• EXTRAIT DE PAGE:
:::
Parole de banques centrales – La BOE augmente ses taux de 25 pdb à 4,5% et révise fortement ses prévisions

Parole de banques centrales – La BOE augmente ses taux de 25 pdb à 4,5% et révise fortement ses prévisions

En résumé

La Banque d'Angleterre (BoE) a relevé son taux directeur de 25 points de base à 4,5%, comme anticipé, à l'issue de sa réunion de politique monétaire qui s'est terminée le 10 mai. La BoE a augmenté son taux directeur, le Bank rate, douze fois de suite depuis décembre 2021 : il atteint désormais son plus haut niveau depuis 2008. Le résultat des votes est inchangé par rapport à la dernière réunion de mars. Sept membres du comité de politique monétaire (MPC) ont voté pour la hausse de taux de 25 points de base, deux ont préféré le statu quo.

La BoE n'a pas apporté de changement à sa « forward guidance ». Sa politique monétaire reste conditionnelle : « S'il devait y avoir des preuves de pressions plus persistantes, alors un nouveau resserrement de la politique monétaire serait nécessaire ». Le MPC va continuer de surveiller de près les signes de persistance des pressions inflationnistes, notamment les conditions sur le marché du travail et l'évolution de la croissance des salaires et de l'inflation dans les services.

La BoE a publié ses nouvelles prévisions économiques dans son rapport de politique monétaire du mois de mai. Elles sont basées sur des anticipations de taux par les marchés avec un taux directeur culminant à 4,75% au quatrième trimestre suivi d'un recul à 3,5% à horizon de trois ans (deuxième trimestre 2026). En dépit de conditions monétaires plus restrictives, la BoE juge que les perspectives économiques sont à présent nettement supérieures à celles qu'elle anticipait trois mois auparavant : la croissance économique et l'inflation ont été fortement révisées à la hausse et le taux de chômage n'augmenterait plus aussi fortement. La BoE ne prévoit plus de récession au cours des trois prochaines années mais plutôt une croissance atone tout au long de sa période de prévision : +0,25% en moyenne annuelle en 2023, +0,75% en 2024 et +0,75% en 2025 (contre -0,5%, -0,25% et +0,25% prévu en février respectivement). Le taux de chômage resterait inférieur à 4% jusqu'à fin 2024 avant d'augmenter à près de 4,5% en 2025. Les prévisions de février tablaient sur une hausse du taux de chômage au-dessus de 4% en 2023 et au-delà de 5% en 2025.

La BoE juge que « les perspectives de demande devraient être significativement plus fortes qu'anticipé en février, quoique toujours faibles en termes historiques ». Les principales raisons de cet optimisme, ou plutôt de ce moindre pessimisme, sont « une croissance mondiale plus forte que prévu, la baisse des prix de l'énergie, l'assouplissement budgétaire annoncé en mars (Spring budget), et la possibilité que les conditions toujours serrées sur le marché du travail conduisent à un taux d'épargne de précaution moins élevé des ménages ».
:::
• DONNÉES FOURNIES:
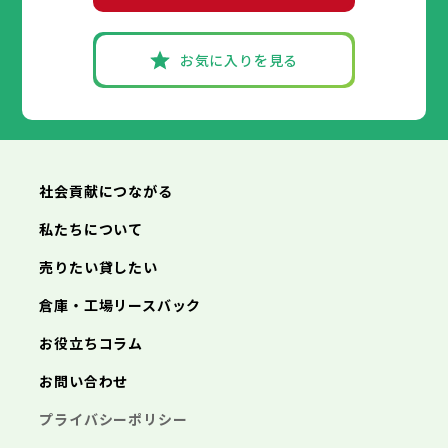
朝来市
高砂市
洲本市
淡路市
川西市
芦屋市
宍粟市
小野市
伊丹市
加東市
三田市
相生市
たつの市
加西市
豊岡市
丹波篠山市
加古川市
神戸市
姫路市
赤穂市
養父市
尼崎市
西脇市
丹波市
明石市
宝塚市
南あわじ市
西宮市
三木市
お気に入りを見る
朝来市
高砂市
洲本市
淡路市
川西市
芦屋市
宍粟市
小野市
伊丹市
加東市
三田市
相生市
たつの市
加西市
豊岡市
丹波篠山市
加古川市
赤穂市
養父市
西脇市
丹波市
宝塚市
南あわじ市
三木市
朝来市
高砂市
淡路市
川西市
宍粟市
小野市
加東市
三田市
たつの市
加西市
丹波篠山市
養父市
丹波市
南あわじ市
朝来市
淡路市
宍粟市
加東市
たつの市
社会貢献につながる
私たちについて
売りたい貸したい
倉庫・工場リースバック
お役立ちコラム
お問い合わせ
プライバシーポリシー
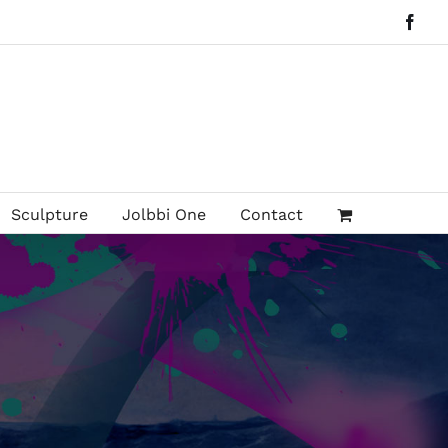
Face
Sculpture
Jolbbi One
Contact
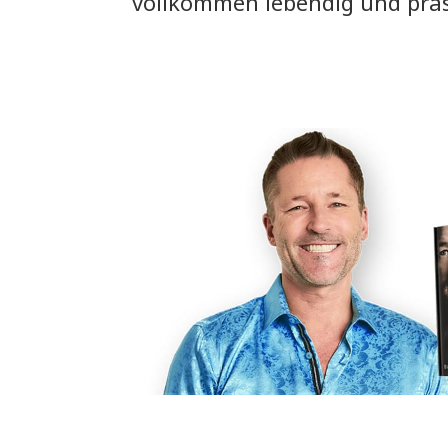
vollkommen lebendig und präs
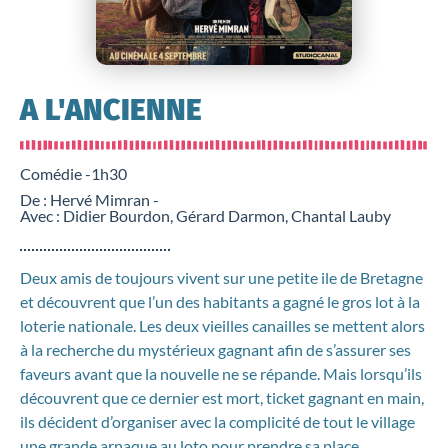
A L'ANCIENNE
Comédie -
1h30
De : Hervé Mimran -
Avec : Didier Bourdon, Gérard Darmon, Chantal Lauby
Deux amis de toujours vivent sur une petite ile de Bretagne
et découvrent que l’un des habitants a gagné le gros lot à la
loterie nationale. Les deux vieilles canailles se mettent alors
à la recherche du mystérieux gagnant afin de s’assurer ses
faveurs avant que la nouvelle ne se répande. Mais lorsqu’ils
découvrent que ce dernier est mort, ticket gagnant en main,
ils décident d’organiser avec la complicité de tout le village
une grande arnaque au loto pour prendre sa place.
:::
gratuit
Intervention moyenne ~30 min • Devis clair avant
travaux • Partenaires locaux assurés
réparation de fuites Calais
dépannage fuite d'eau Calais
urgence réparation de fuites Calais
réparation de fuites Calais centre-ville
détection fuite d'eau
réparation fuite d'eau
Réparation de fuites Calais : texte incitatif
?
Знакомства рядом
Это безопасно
:::
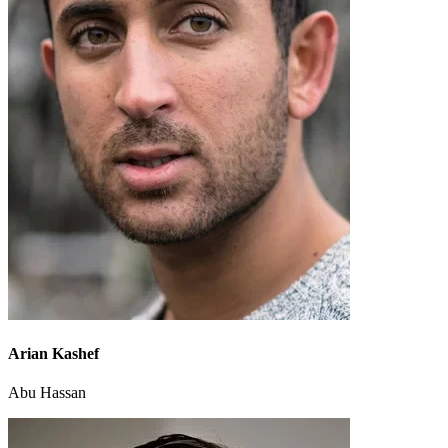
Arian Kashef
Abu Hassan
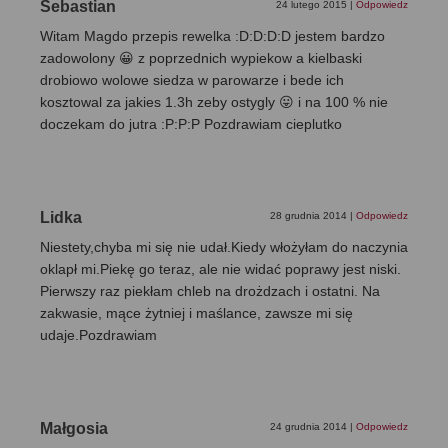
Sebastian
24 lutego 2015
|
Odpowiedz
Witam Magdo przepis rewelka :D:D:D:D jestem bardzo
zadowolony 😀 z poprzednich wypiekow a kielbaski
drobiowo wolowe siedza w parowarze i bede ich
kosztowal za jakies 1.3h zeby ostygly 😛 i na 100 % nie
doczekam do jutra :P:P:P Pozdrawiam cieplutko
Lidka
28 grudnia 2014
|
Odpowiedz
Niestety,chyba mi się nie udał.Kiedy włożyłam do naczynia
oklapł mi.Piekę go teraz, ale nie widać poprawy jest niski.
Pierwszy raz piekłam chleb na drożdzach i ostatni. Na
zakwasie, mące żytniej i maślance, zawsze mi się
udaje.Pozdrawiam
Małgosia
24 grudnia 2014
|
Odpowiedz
:::
• À COMPLÉTER:
**A.** D'après l'extrait sur la Banque d'Angleterre, pourquoi la BoE estime-t-elle que les perspectives de demande seront plus fortes qu'anticipé en février ? Répondez en une à trois phrases.
**B.** Poursuivez l'extrait sur la Banque d'Angleterre à partir de sa dernière phrase.

• RÉPONSES DANS L'ORDRE:
**A.** La BoE cite une croissance mondiale plus forte que prévu, la baisse des prix de l'énergie et l'assouplissement budgétaire annoncé en mars. Elle ajoute que les conditions toujours serrées sur le marché du travail pourraient conduire les ménages à un taux d'épargne de précaution moins élevé.

**B.**
Le taux d'inflation (CPI), à 10,2% en moyenne au premier trimestre, a été plus élevé que prévu (9,7% selon la prévision de la BoE en février). Les surprises à la hausse sont concentrées sur les produits alimentaires ainsi que sur les biens sous-jacents (essentiellement le vestimentaire), tandis que le taux d'inflation dans les services est en ligne avec les anticipations. La croissance des salaires nominaux est également globalement comme prévu.

La BoE continue d'anticiper une forte baisse du taux d'inflation dès le mois d'avril en raison d'effets de base favorables (le prix de l'énergie avait fortement augmenté en avril 2022). L'extension de la garantie sur les prix de l'énergie par le gouvernement jusqu'à fin juin et la baisse des prix de gros vont également réduire la contribution des prix de l'énergie au taux d'inflation. L'apparition d'un output gap négatif devrait peser sur les pressions inflationnistes à partir de 2024.

 

Les prévisions d'inflation ont néanmoins été revues fortement à la hausse en raison de prix alimentaires plus élevés et d'une demande anticipée plus soutenue. En scénario central, l'inflation CPI atteindrait 5,1% au T4-2023 (contre 3,9% prévu trois mois auparavant), 2,3% au T4-2024 (contre 1,4%) et 1% fin 2025 (contre 0,5%). La cible n'est plus atteinte au T2-2024, comme anticipé en février, mais début 2025.

Le MPC continue de juger que les risques entourant les prévisions d'inflation sont orientés « significativement à la hausse, reflétant la possibilité que les effets de second tour dans les salaires et les prix mettent plus longtemps à se dissiper qu'ils n'étaient apparus ». Ce risque est illustré par le maintien d'un coefficient d'asymétrie (1) (skewness) (skewness) à des niveaux historiquement record (atteignant 0,8 en 2024 et 2025) ou encore par une projection moyenne de l'inflation, intégrant ce « biais », nettement supérieure à la projection centrale. Comme le montre le graphique ci-dessus, la prévision moyenne baisse moins rapidement que la prévision centrale (à 4% dans un an et 1,9% dans deux ans, contre 3,4% et 1,1% respectivement pour la prévision centrale) et reste très proche de la cible à moyen terme.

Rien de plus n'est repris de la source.